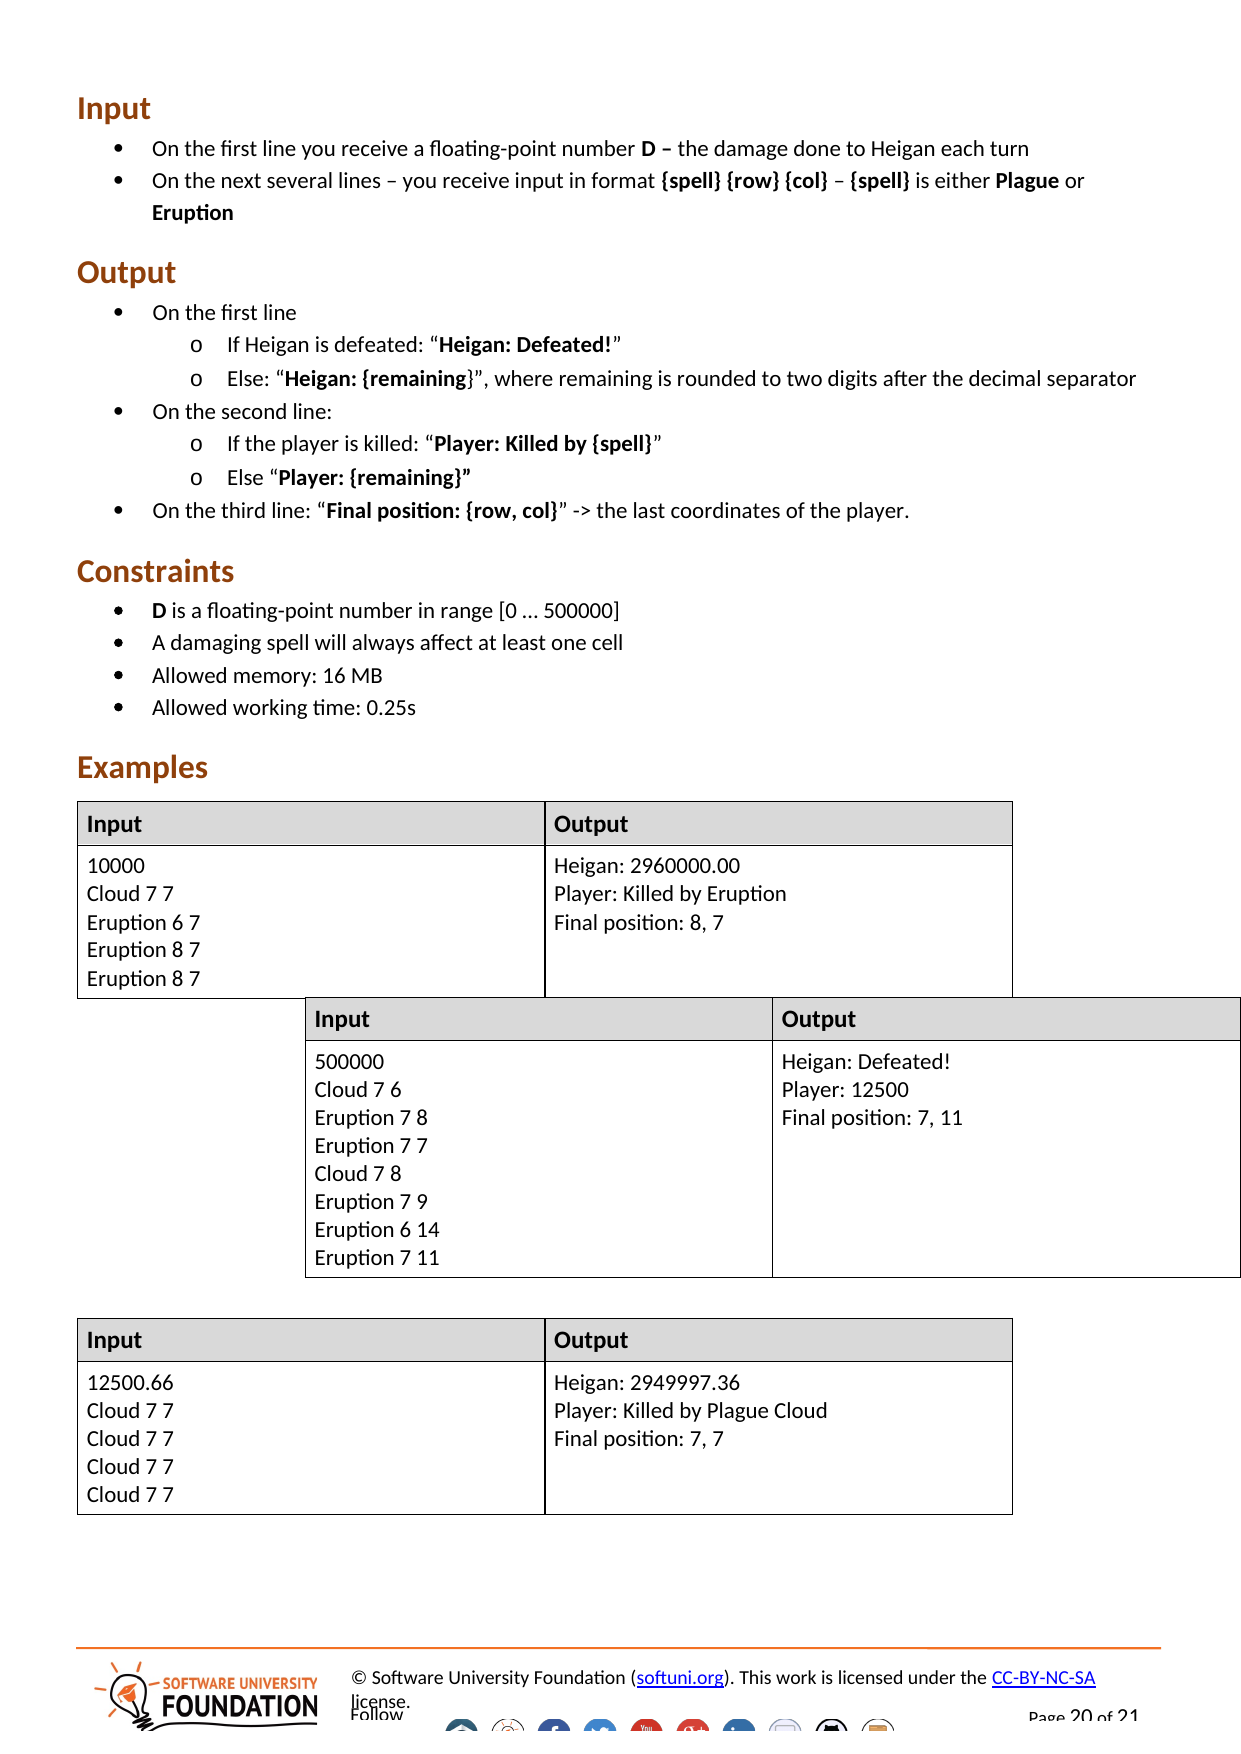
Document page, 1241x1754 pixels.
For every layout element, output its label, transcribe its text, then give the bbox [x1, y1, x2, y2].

picture [676, 1719, 709, 1731]
picture [537, 1719, 571, 1731]
table_header Input [78, 802, 544, 844]
subtitle Output [77, 251, 1163, 292]
subtitle Input [77, 87, 1163, 128]
list On the third line: “Final position: {row, col}” -> the last coordinates of the player. [114, 497, 1163, 524]
subtitle Constraints [77, 549, 1163, 590]
list Else: “Heigan: {remaining}”, where remaining is rounded to two digits after the decimal separator [189, 364, 1163, 393]
list Allowed working time: 0.25s [114, 693, 1163, 721]
list On the first line [114, 298, 1163, 326]
list On the next several lines – you receive input in format {spell} {row} {col} – {spell} is either Plague or Eruption [114, 166, 1163, 226]
table_cell 500000 Cloud 7 6 Eruption 7 8 Eruption 7 7 Cloud 7 8 Eruption 7 9 Eruption 6 14 Eruption 7 11 [306, 1041, 772, 1277]
list If the player is killed: “Player: Killed by {spell}” [189, 429, 1163, 459]
picture [815, 1719, 848, 1731]
list On the first line you receive a floating-point number D – the damage done to Heigan each turn [114, 134, 1163, 162]
subtitle Examples [77, 746, 1163, 787]
picture [93, 1661, 318, 1731]
picture [583, 1719, 617, 1731]
list D is a floating-point number in range [0 … 500000] [114, 596, 1163, 624]
table_header Output [546, 802, 1012, 844]
picture [630, 1719, 663, 1731]
table_header Input [306, 998, 772, 1040]
table_cell 10000 Cloud 7 7 Eruption 6 7 Eruption 8 7 Eruption 8 7 [78, 846, 544, 998]
table_header Output [773, 998, 1240, 1040]
table_cell 12500.66 Cloud 7 7 Cloud 7 7 Cloud 7 7 Cloud 7 7 [78, 1362, 544, 1514]
list A damaging spell will always affect at least one cell [114, 628, 1163, 657]
table_cell Heigan: Defeated! Player: 12500 Final position: 7, 11 [773, 1041, 1240, 1277]
list Allowed memory: 16 MB [114, 661, 1163, 689]
table_cell Heigan: 2949997.36 Player: Killed by Plague Cloud Final position: 7, 7 [546, 1362, 1012, 1514]
list Else “Player: {remaining}” [189, 463, 1163, 492]
table_header Input [78, 1319, 544, 1361]
list On the second line: [114, 397, 1163, 425]
picture [768, 1719, 802, 1731]
picture [445, 1719, 478, 1731]
picture [861, 1719, 894, 1731]
table_cell Heigan: 2960000.00 Player: Killed by Eruption Final position: 8, 7 [546, 846, 1012, 997]
picture [491, 1719, 524, 1731]
table_header Output [546, 1319, 1012, 1361]
list If Heigan is defeated: “Heigan: Defeated!” [189, 330, 1163, 359]
picture [722, 1719, 756, 1731]
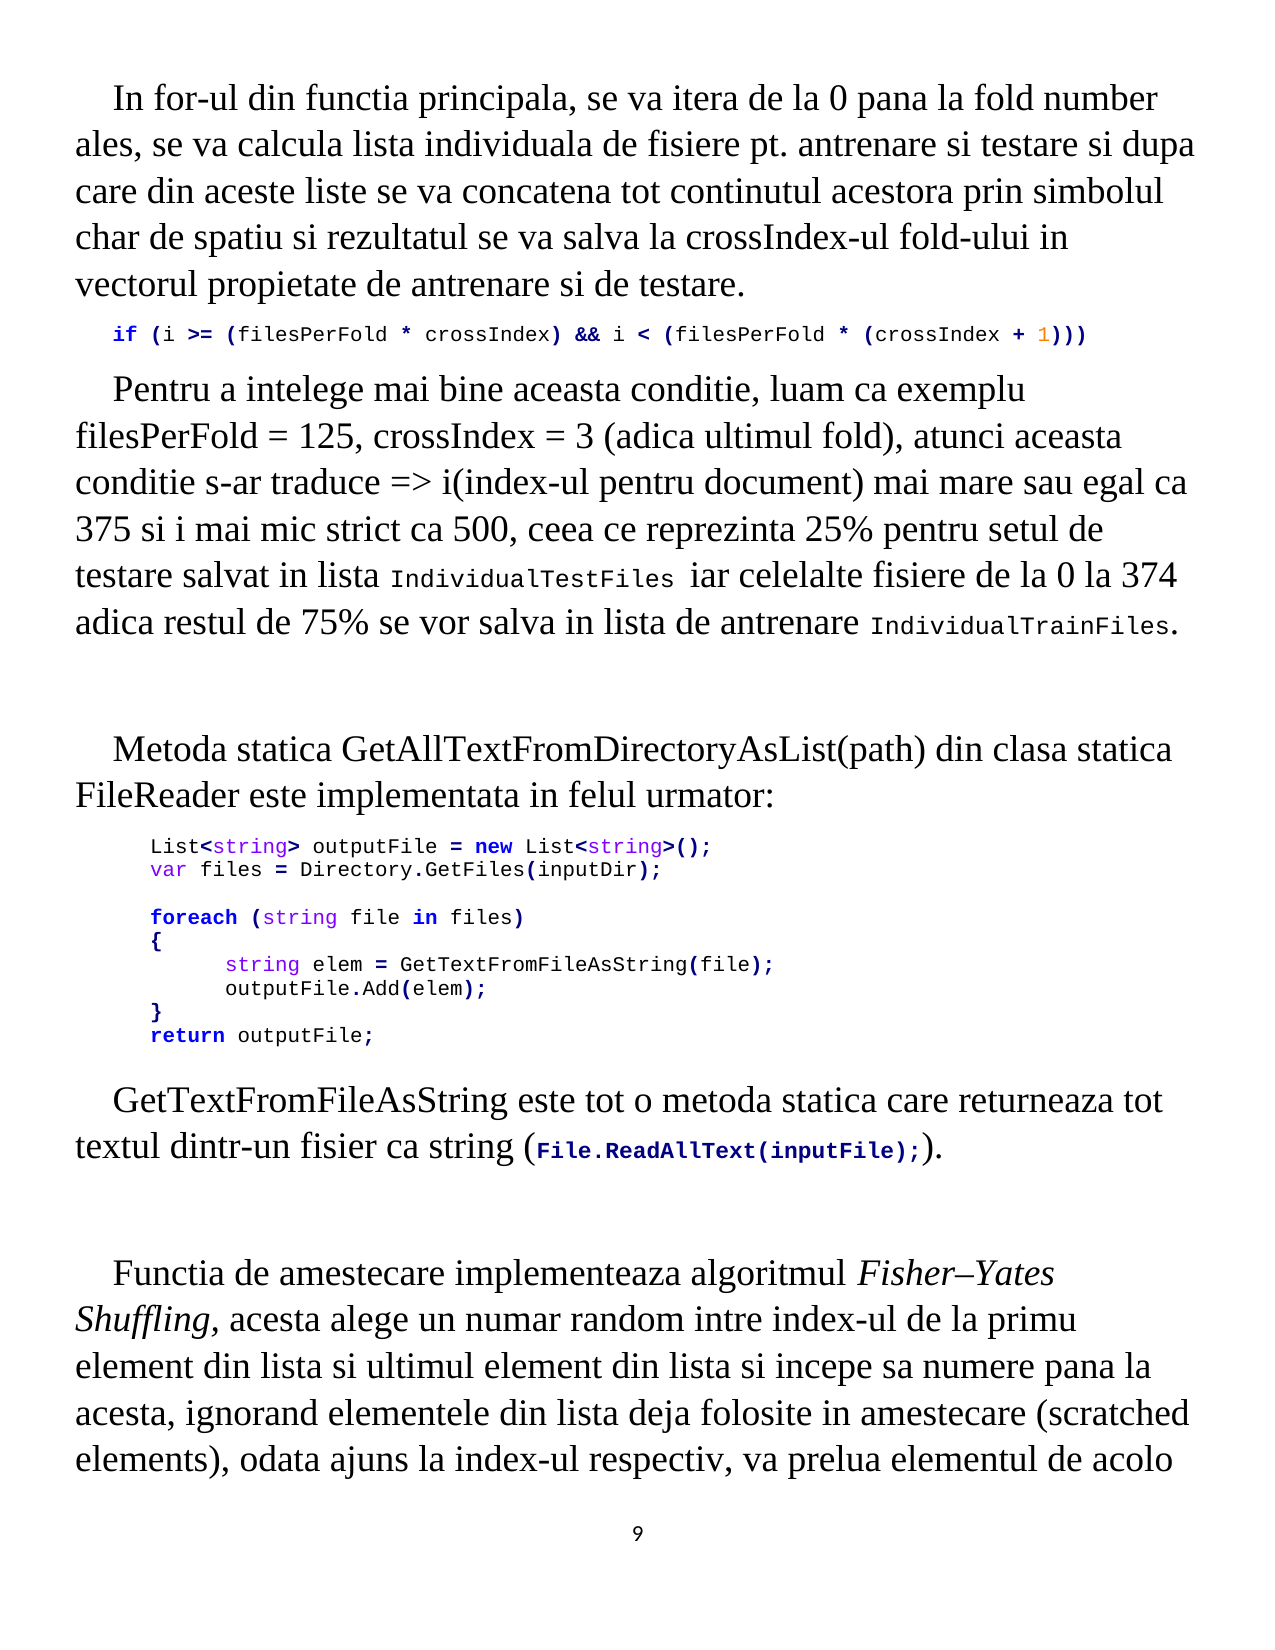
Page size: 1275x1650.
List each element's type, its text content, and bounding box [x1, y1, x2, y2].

****************************************

• ABOUT THIS EXERCISE: The expected answer is the listing above, duplicated exactly, with its pictures removed.

• TASK OUTPUT:
Document page, 1241x1754 pixels.
For every layout element, output its label, transcribe its text, then give the bbox [x1, y1, x2, y2].

picture [676, 1719, 709, 1731]
picture [537, 1719, 571, 1731]
table_header Input [78, 802, 544, 844]
subtitle Output [77, 251, 1163, 292]
subtitle Input [77, 87, 1163, 128]
list On the third line: “Final position: {row, col}” -> the last coordinates of the player. [114, 497, 1163, 524]
subtitle Constraints [77, 549, 1163, 590]
list Else: “Heigan: {remaining}”, where remaining is rounded to two digits after the decimal separator [189, 364, 1163, 393]
list Allowed working time: 0.25s [114, 693, 1163, 721]
list On the first line [114, 298, 1163, 326]
list On the next several lines – you receive input in format {spell} {row} {col} – {spell} is either Plague or Eruption [114, 166, 1163, 226]
table_cell 500000 Cloud 7 6 Eruption 7 8 Eruption 7 7 Cloud 7 8 Eruption 7 9 Eruption 6 14 Eruption 7 11 [306, 1041, 772, 1277]
list If the player is killed: “Player: Killed by {spell}” [189, 429, 1163, 459]
picture [815, 1719, 848, 1731]
list On the first line you receive a floating-point number D – the damage done to Heigan each turn [114, 134, 1163, 162]
subtitle Examples [77, 746, 1163, 787]
picture [93, 1661, 318, 1731]
picture [583, 1719, 617, 1731]
list D is a floating-point number in range [0 … 500000] [114, 596, 1163, 624]
table_header Output [546, 802, 1012, 844]
picture [630, 1719, 663, 1731]
table_header Input [306, 998, 772, 1040]
table_cell 10000 Cloud 7 7 Eruption 6 7 Eruption 8 7 Eruption 8 7 [78, 846, 544, 998]
table_header Output [773, 998, 1240, 1040]
table_cell 12500.66 Cloud 7 7 Cloud 7 7 Cloud 7 7 Cloud 7 7 [78, 1362, 544, 1514]
list A damaging spell will always affect at least one cell [114, 628, 1163, 657]
table_cell Heigan: Defeated! Player: 12500 Final position: 7, 11 [773, 1041, 1240, 1277]
list Allowed memory: 16 MB [114, 661, 1163, 689]
table_cell Heigan: 2949997.36 Player: Killed by Plague Cloud Final position: 7, 7 [546, 1362, 1012, 1514]
list Else “Player: {remaining}” [189, 463, 1163, 492]
table_header Input [78, 1319, 544, 1361]
list On the second line: [114, 397, 1163, 425]
picture [768, 1719, 802, 1731]
picture [445, 1719, 478, 1731]
picture [861, 1719, 894, 1731]
table_cell Heigan: 2960000.00 Player: Killed by Eruption Final position: 8, 7 [546, 846, 1012, 997]
picture [491, 1719, 524, 1731]
table_header Output [546, 1319, 1012, 1361]
list If Heigan is defeated: “Heigan: Defeated!” [189, 330, 1163, 359]
picture [722, 1719, 756, 1731]
Page size: 1275x1650.
List each element's type, its text content, and bounding box [x1, y1, x2, y2].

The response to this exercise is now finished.